The Johns Hopkins Gazette: March 8, 1999
Mar. 8, 1999
VOL. 28, NO. 25

  

Mathers Foundation Provides Major Support for Basic Science in the School of Medicine

Johns Hopkins Gazette Online Edition

Research in computational biology, led by George Rose in the Department of Biophysics and Biophysical Chemistry in the School of Medicine, is being supported by a three-year grant of more than $845,000 from the G. Harold and Leila Y. Mathers Foundation of Mt.
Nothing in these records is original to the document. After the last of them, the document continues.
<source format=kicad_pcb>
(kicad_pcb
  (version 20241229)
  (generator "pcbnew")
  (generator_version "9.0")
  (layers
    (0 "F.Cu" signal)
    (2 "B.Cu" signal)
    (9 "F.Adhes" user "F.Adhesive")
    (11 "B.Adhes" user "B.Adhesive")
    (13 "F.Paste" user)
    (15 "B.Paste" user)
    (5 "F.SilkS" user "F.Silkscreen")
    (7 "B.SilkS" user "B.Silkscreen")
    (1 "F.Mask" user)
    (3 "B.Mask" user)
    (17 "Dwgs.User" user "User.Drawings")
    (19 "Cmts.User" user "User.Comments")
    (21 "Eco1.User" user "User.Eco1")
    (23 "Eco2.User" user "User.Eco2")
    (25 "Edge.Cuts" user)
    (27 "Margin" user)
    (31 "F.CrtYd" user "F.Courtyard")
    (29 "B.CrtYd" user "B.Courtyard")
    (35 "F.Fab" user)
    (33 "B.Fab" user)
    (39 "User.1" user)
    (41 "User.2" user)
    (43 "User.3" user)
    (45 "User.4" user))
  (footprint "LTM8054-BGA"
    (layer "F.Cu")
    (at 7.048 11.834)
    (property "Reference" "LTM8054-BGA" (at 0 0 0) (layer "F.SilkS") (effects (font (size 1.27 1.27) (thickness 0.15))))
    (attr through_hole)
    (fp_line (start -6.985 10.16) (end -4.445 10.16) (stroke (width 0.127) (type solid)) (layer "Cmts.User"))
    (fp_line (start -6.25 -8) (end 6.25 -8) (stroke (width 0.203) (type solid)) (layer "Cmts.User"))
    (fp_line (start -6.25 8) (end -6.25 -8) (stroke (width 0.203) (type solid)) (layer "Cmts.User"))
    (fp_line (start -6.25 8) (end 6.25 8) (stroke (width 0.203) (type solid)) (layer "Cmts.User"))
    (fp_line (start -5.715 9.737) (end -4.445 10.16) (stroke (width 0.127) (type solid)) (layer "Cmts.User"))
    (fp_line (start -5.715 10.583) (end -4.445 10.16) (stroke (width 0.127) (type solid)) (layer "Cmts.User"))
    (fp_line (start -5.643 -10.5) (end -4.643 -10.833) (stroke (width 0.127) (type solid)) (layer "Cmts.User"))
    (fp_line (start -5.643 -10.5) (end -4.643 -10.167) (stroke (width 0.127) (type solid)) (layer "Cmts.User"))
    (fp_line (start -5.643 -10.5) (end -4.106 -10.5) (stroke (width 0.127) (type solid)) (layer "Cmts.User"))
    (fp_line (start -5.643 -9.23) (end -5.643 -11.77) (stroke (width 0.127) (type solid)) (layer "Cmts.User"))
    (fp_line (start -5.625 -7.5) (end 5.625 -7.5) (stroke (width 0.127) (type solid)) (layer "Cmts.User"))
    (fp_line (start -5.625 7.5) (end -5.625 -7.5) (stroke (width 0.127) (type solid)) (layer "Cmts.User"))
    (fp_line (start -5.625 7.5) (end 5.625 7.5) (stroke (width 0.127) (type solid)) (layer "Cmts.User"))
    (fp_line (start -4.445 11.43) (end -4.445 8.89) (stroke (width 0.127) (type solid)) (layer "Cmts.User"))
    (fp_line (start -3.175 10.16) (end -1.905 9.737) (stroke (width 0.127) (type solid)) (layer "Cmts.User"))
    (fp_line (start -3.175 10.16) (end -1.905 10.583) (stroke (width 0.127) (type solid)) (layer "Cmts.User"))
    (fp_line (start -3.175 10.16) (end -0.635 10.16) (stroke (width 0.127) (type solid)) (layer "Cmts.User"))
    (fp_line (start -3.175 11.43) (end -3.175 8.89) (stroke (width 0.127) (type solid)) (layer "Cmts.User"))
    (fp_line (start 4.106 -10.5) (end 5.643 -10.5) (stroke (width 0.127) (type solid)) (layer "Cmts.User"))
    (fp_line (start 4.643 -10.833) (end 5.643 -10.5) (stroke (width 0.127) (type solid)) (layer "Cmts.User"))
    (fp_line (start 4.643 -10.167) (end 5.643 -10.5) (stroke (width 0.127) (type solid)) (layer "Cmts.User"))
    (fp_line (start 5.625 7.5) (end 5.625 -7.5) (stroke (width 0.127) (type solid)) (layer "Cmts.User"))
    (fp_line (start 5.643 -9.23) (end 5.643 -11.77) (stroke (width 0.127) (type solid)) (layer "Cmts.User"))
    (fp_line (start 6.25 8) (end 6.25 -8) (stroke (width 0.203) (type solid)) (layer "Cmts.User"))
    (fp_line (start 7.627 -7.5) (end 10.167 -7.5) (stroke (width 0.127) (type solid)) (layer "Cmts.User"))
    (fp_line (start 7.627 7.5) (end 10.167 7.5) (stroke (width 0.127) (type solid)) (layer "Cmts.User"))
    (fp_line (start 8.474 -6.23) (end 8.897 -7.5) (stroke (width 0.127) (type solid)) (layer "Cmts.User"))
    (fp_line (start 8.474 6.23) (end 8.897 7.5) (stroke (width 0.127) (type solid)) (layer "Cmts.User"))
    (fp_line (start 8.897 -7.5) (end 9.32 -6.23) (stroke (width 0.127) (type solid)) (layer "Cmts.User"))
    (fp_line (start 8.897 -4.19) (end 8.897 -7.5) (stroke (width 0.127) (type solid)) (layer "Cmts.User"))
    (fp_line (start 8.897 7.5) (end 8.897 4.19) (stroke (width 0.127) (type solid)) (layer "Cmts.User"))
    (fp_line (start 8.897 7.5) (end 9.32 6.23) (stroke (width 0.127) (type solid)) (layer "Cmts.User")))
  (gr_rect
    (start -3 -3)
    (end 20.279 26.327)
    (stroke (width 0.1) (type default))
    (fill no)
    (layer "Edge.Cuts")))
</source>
Kisco, N.Y.

According to Rose, because of advances in scientific techniques and computer technology, we have--for the first time--both the data and the tools to study whole genomes at unprecedented levels of detail and completeness, and we are approaching a time when scientists may usefully seek the whole picture, from the origins of life through successive steps of evolution.

Rose believes that scientific progress is achieved by exploring questions at a fundamental level. "Understanding intellectual problems eventually allows us to apply them to practical medical problems," he says.

Rose's grant affords opportunities to study protein structures in order to make connections between biological pathways and evolutionary steps and to understand better what proteins do.

"What these critical resources allow us to do is to search for the organic unity of life at the molecular level," Rose says. "Exploring the connections between protein structure and function will help solve fundamental biological problems of great significance, with applications for understanding the underlying mechanisms of disease."

The ability to recognize protein structures from their sequences, Rose points out, is an important step in making use of data from the Human Genome Project, which is mapping all known human DNA sequences.